DATA FOR ANALYSIS:
%%

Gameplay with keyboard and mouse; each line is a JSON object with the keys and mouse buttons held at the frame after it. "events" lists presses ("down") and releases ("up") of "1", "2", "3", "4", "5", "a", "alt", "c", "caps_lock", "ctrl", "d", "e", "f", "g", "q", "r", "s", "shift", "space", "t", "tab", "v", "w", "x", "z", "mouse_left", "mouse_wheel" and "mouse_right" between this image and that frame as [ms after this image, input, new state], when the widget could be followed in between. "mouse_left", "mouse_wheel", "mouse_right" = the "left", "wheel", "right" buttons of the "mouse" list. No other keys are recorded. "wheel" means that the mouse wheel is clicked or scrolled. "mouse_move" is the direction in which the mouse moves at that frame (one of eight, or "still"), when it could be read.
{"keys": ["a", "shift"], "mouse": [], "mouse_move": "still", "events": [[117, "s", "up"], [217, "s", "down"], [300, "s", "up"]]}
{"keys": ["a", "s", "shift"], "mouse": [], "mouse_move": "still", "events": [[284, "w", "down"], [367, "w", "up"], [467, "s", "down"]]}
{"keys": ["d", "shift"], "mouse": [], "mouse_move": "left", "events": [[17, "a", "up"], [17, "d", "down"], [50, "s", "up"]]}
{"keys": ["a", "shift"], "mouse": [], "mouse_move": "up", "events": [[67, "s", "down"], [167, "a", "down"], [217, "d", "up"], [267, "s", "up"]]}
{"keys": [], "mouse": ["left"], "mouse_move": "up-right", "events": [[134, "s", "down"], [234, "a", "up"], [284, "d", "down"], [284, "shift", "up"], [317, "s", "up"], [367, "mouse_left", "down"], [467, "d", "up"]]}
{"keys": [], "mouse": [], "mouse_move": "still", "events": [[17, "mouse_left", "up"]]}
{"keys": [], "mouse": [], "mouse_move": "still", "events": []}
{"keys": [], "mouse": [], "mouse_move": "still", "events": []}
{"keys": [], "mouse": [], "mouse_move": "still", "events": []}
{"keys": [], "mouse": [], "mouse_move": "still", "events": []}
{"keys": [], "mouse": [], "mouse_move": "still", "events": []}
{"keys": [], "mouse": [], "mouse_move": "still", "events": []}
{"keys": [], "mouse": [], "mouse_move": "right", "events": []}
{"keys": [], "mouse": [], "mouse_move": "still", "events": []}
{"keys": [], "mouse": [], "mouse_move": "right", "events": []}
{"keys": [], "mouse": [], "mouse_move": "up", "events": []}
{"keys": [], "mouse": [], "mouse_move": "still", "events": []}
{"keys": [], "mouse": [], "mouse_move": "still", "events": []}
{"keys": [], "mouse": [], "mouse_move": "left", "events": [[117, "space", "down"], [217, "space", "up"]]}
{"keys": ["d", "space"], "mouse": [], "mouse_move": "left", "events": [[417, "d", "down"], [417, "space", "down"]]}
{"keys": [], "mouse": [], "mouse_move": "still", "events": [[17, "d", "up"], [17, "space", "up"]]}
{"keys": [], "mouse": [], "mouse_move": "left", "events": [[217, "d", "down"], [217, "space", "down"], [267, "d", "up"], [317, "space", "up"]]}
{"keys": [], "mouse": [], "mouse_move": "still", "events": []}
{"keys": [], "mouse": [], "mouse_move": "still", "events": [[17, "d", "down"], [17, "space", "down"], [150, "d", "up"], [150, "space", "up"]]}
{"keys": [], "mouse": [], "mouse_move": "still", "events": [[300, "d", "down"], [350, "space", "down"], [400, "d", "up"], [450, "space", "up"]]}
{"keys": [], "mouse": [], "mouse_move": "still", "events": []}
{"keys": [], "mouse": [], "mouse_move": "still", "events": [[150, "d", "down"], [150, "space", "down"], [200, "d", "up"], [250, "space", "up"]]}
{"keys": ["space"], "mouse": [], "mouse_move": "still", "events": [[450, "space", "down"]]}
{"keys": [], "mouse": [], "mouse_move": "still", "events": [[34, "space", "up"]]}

%%

REQUIRED ACTION:
All lines in the material are to be returned exactly.

EXERCISE OUTPUT:
Gameplay with keyboard and mouse; each line is a JSON object with the keys and mouse buttons held at the frame after it. "events" lists presses ("down") and releases ("up") of "1", "2", "3", "4", "5", "a", "alt", "c", "caps_lock", "ctrl", "d", "e", "f", "g", "q", "r", "s", "shift", "space", "t", "tab", "v", "w", "x", "z", "mouse_left", "mouse_wheel" and "mouse_right" between this image and that frame as [ms after this image, input, new state], when the widget could be followed in between. "mouse_left", "mouse_wheel", "mouse_right" = the "left", "wheel", "right" buttons of the "mouse" list. No other keys are recorded. "wheel" means that the mouse wheel is clicked or scrolled. "mouse_move" is the direction in which the mouse moves at that frame (one of eight, or "still"), when it could be read.
{"keys": ["a", "shift"], "mouse": [], "mouse_move": "still", "events": [[117, "s", "up"], [217, "s", "down"], [300, "s", "up"]]}
{"keys": ["a", "s", "shift"], "mouse": [], "mouse_move": "still", "events": [[284, "w", "down"], [367, "w", "up"], [467, "s", "down"]]}
{"keys": ["d", "shift"], "mouse": [], "mouse_move": "left", "events": [[17, "a", "up"], [17, "d", "down"], [50, "s", "up"]]}
{"keys": ["a", "shift"], "mouse": [], "mouse_move": "up", "events": [[67, "s", "down"], [167, "a", "down"], [217, "d", "up"], [267, "s", "up"]]}
{"keys": [], "mouse": ["left"], "mouse_move": "up-right", "events": [[134, "s", "down"], [234, "a", "up"], [284, "d", "down"], [284, "shift", "up"], [317, "s", "up"], [367, "mouse_left", "down"], [467, "d", "up"]]}
{"keys": [], "mouse": [], "mouse_move": "still", "events": [[17, "mouse_left", "up"]]}
{"keys": [], "mouse": [], "mouse_move": "still", "events": []}
{"keys": [], "mouse": [], "mouse_move": "still", "events": []}
{"keys": [], "mouse": [], "mouse_move": "still", "events": []}
{"keys": [], "mouse": [], "mouse_move": "still", "events": []}
{"keys": [], "mouse": [], "mouse_move": "still", "events": []}
{"keys": [], "mouse": [], "mouse_move": "still", "events": []}
{"keys": [], "mouse": [], "mouse_move": "right", "events": []}
{"keys": [], "mouse": [], "mouse_move": "still", "events": []}
{"keys": [], "mouse": [], "mouse_move": "right", "events": []}
{"keys": [], "mouse": [], "mouse_move": "up", "events": []}
{"keys": [], "mouse": [], "mouse_move": "still", "events": []}
{"keys": [], "mouse": [], "mouse_move": "still", "events": []}
{"keys": [], "mouse": [], "mouse_move": "left", "events": [[117, "space", "down"], [217, "space", "up"]]}
{"keys": ["d", "space"], "mouse": [], "mouse_move": "left", "events": [[417, "d", "down"], [417, "space", "down"]]}
{"keys": [], "mouse": [], "mouse_move": "still", "events": [[17, "d", "up"], [17, "space", "up"]]}
{"keys": [], "mouse": [], "mouse_move": "left", "events": [[217, "d", "down"], [217, "space", "down"], [267, "d", "up"], [317, "space", "up"]]}
{"keys": [], "mouse": [], "mouse_move": "still", "events": []}
{"keys": [], "mouse": [], "mouse_move": "still", "events": [[17, "d", "down"], [17, "space", "down"], [150, "d", "up"], [150, "space", "up"]]}
{"keys": [], "mouse": [], "mouse_move": "still", "events": [[300, "d", "down"], [350, "space", "down"], [400, "d", "up"], [450, "space", "up"]]}
{"keys": [], "mouse": [], "mouse_move": "still", "events": []}
{"keys": [], "mouse": [], "mouse_move": "still", "events": [[150, "d", "down"], [150, "space", "down"], [200, "d", "up"], [250, "space", "up"]]}
{"keys": ["space"], "mouse": [], "mouse_move": "still", "events": [[450, "space", "down"]]}
{"keys": [], "mouse": [], "mouse_move": "still", "events": [[34, "space", "up"]]}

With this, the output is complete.